___ RECORDS
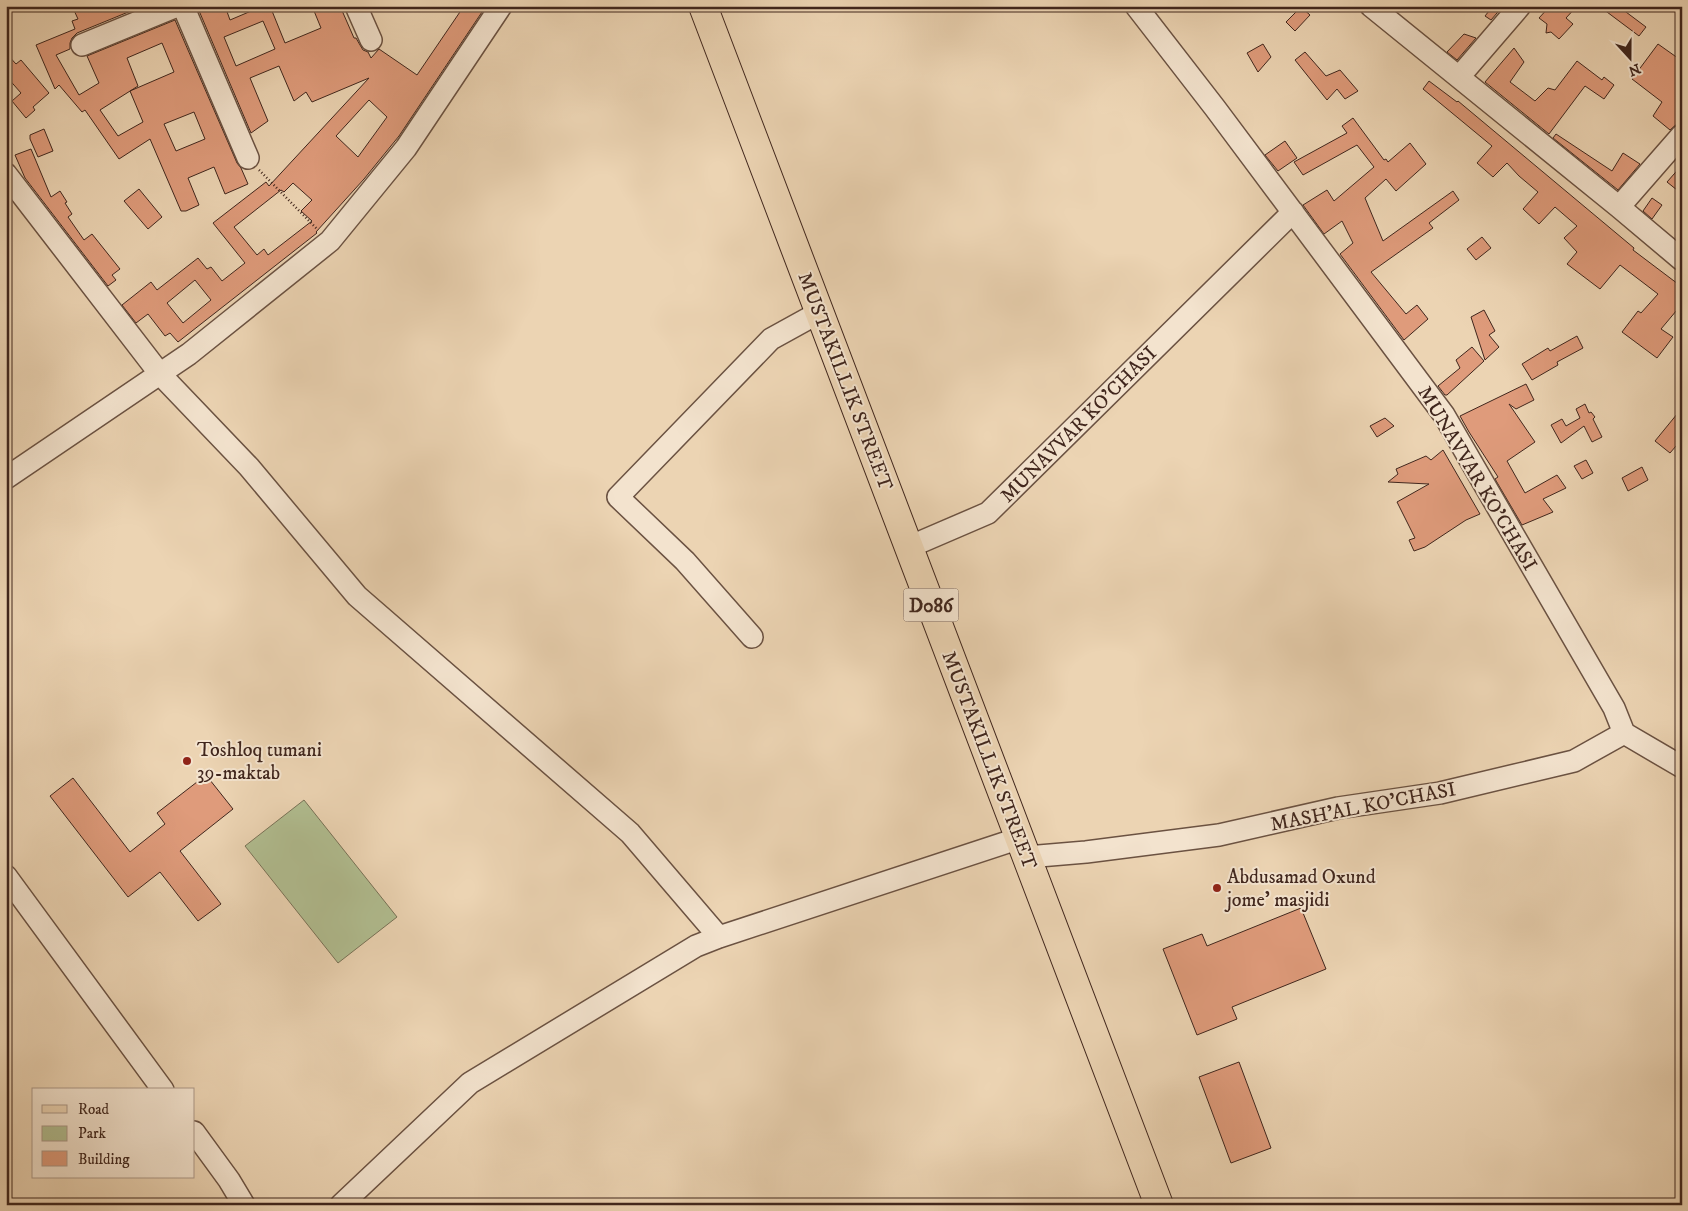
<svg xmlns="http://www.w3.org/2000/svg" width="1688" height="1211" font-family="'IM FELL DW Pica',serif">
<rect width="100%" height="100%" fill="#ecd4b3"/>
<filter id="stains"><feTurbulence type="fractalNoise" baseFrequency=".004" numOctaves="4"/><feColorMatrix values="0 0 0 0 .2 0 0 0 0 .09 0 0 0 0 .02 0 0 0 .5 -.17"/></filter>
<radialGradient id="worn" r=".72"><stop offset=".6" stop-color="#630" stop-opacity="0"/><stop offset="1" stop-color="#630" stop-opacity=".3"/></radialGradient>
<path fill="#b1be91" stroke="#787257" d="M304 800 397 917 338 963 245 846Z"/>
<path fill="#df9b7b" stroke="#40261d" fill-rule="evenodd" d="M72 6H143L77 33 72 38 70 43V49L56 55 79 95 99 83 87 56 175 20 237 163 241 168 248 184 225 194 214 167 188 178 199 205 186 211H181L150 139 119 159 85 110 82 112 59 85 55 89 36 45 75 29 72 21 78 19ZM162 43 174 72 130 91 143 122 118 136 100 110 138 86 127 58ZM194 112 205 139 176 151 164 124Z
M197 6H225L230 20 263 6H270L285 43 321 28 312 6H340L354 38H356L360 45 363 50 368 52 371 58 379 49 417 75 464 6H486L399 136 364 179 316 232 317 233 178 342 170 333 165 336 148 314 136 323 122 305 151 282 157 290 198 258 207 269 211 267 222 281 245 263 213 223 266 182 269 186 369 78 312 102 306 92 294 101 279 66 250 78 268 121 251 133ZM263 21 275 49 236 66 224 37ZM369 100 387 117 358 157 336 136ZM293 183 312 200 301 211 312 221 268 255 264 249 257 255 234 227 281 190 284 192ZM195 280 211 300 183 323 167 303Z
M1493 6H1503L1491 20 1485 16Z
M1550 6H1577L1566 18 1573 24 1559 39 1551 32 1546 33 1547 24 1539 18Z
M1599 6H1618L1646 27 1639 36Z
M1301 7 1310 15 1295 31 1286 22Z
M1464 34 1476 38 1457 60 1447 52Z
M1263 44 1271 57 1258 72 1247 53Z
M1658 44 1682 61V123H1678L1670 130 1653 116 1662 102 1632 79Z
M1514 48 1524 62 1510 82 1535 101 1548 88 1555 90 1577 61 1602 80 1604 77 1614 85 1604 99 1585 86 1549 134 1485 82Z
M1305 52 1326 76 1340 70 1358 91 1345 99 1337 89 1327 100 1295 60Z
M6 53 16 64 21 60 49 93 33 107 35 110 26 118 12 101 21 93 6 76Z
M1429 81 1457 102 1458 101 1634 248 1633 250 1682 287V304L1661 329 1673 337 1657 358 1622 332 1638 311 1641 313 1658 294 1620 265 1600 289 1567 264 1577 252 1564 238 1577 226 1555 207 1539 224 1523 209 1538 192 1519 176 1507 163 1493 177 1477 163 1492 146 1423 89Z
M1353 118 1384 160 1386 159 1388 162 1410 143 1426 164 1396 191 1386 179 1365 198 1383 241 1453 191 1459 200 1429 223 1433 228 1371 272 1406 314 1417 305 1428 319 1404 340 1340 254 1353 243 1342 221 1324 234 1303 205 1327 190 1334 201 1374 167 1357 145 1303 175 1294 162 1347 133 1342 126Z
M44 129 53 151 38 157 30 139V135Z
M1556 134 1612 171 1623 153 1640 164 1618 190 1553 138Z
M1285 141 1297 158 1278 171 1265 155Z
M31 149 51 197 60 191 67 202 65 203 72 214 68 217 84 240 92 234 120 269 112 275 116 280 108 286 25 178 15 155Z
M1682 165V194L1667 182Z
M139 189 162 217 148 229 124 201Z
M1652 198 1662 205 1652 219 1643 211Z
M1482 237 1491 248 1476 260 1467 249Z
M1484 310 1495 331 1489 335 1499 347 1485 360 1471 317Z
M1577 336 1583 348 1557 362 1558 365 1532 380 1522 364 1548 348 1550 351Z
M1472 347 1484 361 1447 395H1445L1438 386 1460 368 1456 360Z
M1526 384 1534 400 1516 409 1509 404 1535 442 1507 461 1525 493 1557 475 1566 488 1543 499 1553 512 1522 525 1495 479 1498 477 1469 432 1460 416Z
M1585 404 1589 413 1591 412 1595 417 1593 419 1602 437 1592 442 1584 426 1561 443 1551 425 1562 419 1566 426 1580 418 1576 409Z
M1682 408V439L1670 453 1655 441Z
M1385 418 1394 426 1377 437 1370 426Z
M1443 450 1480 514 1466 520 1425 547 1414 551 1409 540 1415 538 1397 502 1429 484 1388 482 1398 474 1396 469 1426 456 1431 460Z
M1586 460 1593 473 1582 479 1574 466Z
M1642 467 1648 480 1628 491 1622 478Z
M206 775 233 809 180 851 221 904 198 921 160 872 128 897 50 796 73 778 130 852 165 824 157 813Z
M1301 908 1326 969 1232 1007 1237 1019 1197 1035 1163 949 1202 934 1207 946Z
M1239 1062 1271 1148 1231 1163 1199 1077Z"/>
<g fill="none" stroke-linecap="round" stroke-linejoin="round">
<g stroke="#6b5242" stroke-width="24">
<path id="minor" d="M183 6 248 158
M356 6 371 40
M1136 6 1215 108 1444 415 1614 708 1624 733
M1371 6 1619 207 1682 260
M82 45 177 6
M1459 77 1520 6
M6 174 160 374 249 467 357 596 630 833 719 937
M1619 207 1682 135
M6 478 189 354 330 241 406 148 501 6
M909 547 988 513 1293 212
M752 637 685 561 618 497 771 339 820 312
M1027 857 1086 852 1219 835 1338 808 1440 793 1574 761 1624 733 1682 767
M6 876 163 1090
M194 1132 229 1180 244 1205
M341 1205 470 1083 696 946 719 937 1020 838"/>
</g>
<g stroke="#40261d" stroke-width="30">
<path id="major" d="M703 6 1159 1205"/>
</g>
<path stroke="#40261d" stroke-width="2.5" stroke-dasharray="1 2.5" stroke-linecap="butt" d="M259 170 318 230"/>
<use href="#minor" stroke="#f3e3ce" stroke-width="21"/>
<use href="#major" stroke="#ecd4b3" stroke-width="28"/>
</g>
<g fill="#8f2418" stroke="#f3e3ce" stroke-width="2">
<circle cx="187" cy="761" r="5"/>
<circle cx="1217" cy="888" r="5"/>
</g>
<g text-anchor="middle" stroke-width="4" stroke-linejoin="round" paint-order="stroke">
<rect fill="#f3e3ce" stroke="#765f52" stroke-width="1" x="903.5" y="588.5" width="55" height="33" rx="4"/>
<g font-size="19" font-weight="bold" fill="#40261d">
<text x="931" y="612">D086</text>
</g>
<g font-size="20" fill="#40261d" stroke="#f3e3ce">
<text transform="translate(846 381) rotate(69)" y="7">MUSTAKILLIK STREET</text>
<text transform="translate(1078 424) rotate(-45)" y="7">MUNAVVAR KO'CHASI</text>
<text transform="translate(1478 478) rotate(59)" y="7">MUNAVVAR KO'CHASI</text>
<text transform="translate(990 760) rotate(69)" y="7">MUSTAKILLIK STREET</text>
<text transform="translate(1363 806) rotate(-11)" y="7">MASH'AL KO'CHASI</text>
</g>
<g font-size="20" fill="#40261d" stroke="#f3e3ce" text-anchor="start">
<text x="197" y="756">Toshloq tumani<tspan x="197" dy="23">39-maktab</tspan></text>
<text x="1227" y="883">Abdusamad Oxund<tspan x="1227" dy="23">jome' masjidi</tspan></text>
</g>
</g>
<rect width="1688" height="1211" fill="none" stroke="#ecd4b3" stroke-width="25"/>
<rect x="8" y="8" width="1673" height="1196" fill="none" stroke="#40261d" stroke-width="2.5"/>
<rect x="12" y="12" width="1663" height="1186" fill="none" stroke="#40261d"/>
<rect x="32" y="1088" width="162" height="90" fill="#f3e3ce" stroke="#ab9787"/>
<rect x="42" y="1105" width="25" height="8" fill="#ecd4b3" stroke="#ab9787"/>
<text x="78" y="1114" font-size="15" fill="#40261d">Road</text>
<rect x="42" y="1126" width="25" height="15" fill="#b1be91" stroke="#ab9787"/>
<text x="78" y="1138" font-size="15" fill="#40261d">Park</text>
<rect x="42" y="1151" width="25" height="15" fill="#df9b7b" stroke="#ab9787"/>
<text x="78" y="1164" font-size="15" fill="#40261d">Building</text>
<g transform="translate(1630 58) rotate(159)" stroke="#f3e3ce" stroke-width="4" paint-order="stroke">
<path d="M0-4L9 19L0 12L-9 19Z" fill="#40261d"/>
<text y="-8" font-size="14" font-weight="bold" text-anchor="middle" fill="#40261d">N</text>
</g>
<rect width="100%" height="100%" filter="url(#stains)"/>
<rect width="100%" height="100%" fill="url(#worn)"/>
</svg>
______
▸ **WHAT THE EXERCISE ASKS**:
In the listing, find every line containing the word "worn" and list it.

▸ **WRITTEN ANSWER**:
<radialGradient id="worn" r=".72"><stop offset=".6" stop-color="#630" stop-opacity="0"/><stop offset="1" stop-color="#630" stop-opacity=".3"/></radialGradient>
<rect width="100%" height="100%" fill="url(#worn)"/>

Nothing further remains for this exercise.